I use the sed
command on macOS with the following text:
$ cat pets.txt
This is my cat
my cat\'s name is betty
This is your dog
your dog\'s name
It works with GNU sed because you're taking advantage of a feature added to sed by the GNU project, which didn't previously exist in the program (and still doesn't in non-GNU versions).
You can achieve the same results in non-GNU sed with something like this:
sed -E '/dog/{N;N;N;s/(^|\n)/&# /g;}' pets.txt
That is, once we see "dog", pull in the next three lines, too. Then stick a #
+ space after the beginning of the line (^
) and all the newlines (\n
). In order to be able to do that search and replace in a single regex, we need to enable extended regular expressions, which is what the -E
does.

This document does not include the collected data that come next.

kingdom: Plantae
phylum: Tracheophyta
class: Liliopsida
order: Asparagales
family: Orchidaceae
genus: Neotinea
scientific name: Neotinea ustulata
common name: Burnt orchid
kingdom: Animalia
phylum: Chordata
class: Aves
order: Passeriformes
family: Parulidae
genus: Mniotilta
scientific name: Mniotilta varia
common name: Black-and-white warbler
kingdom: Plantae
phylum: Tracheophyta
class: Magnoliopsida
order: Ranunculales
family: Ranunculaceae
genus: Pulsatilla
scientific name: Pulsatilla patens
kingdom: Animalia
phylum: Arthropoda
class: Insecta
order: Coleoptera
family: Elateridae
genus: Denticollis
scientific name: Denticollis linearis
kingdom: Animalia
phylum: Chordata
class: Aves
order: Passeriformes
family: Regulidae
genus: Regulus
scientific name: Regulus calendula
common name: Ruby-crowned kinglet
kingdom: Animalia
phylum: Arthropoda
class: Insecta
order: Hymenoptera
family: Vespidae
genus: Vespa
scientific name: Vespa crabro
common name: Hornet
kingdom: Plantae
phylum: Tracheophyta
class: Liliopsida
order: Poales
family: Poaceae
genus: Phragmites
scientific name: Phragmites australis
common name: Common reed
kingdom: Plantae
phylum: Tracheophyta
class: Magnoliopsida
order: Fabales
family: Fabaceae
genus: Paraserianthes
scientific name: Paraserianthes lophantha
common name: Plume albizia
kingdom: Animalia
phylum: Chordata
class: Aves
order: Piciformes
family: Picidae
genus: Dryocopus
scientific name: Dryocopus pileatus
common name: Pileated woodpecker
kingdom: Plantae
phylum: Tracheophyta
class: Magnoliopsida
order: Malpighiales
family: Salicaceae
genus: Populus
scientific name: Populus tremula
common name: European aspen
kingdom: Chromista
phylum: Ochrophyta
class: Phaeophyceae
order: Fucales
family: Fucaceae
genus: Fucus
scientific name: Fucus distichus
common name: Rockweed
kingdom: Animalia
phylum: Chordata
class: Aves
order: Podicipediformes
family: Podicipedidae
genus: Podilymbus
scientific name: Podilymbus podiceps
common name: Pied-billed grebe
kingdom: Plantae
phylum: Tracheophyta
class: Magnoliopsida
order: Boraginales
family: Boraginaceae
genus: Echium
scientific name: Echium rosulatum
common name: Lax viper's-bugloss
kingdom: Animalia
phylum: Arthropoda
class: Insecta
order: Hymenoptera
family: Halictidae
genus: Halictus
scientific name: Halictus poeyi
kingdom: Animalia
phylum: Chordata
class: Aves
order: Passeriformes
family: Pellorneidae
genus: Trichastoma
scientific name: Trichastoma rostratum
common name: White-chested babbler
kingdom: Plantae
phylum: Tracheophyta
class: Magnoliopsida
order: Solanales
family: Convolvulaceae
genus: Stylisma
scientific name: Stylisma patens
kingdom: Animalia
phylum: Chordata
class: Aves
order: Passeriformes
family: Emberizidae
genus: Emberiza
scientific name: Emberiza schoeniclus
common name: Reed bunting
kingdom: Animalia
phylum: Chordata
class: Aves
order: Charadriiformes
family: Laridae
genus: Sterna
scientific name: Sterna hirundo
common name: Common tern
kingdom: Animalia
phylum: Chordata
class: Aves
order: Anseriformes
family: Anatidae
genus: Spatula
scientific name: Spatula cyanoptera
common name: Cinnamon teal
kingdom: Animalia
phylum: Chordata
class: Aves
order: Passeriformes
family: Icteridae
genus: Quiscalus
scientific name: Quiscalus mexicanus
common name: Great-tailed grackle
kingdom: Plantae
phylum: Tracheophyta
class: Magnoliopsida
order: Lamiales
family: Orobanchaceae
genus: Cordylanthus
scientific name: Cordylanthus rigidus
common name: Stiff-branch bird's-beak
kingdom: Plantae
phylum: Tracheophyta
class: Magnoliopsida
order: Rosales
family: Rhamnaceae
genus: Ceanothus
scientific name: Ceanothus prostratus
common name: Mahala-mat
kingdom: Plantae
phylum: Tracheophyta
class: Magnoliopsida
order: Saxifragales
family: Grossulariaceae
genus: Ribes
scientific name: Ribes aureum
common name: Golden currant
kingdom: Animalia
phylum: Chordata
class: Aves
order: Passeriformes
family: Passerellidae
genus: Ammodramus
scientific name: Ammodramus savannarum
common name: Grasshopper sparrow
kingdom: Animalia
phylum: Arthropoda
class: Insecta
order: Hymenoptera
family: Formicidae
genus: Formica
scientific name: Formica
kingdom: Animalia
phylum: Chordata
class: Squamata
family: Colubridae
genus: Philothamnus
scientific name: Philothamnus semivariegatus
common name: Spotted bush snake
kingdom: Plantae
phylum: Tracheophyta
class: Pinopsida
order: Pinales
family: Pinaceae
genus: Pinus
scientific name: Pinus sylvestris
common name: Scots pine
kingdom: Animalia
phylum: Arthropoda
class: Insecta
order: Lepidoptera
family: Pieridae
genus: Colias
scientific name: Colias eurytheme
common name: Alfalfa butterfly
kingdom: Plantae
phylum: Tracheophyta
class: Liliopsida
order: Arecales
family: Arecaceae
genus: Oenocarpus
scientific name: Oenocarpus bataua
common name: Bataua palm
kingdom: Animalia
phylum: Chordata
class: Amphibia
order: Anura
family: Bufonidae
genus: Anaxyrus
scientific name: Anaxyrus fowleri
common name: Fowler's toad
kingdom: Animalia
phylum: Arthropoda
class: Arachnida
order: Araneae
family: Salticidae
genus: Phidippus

Without it, we could do it with two s
commands, one for the beginning of the line and one for the newlines:
sed '/dog/{N;N;N;s/^/# /;s/\n/&# /g;}' pets.txt
If you're looking for another way to do this on a stock Mac without installing GNU coreutils, you might want to reach for a different utility, for example awk:
awk '/dog/ {l=3}; (l-- > 0) {$0="# "$0} 1' pets.txt
or perl (same idea as the awk version, just different syntax):
perl -pe '$l=3 if /dog/; s/^/# / if $l-- > 0;' pets.txt
Mac OS X uses BSD sed
and not GNU sed
.
When you use a GNU sed
extension with Mac OS X sed
, you get different results, or failures.
Classically, sed
does not support numeric offsets, forwards or backwards. You'll need to revise your script to work on Mac OS X.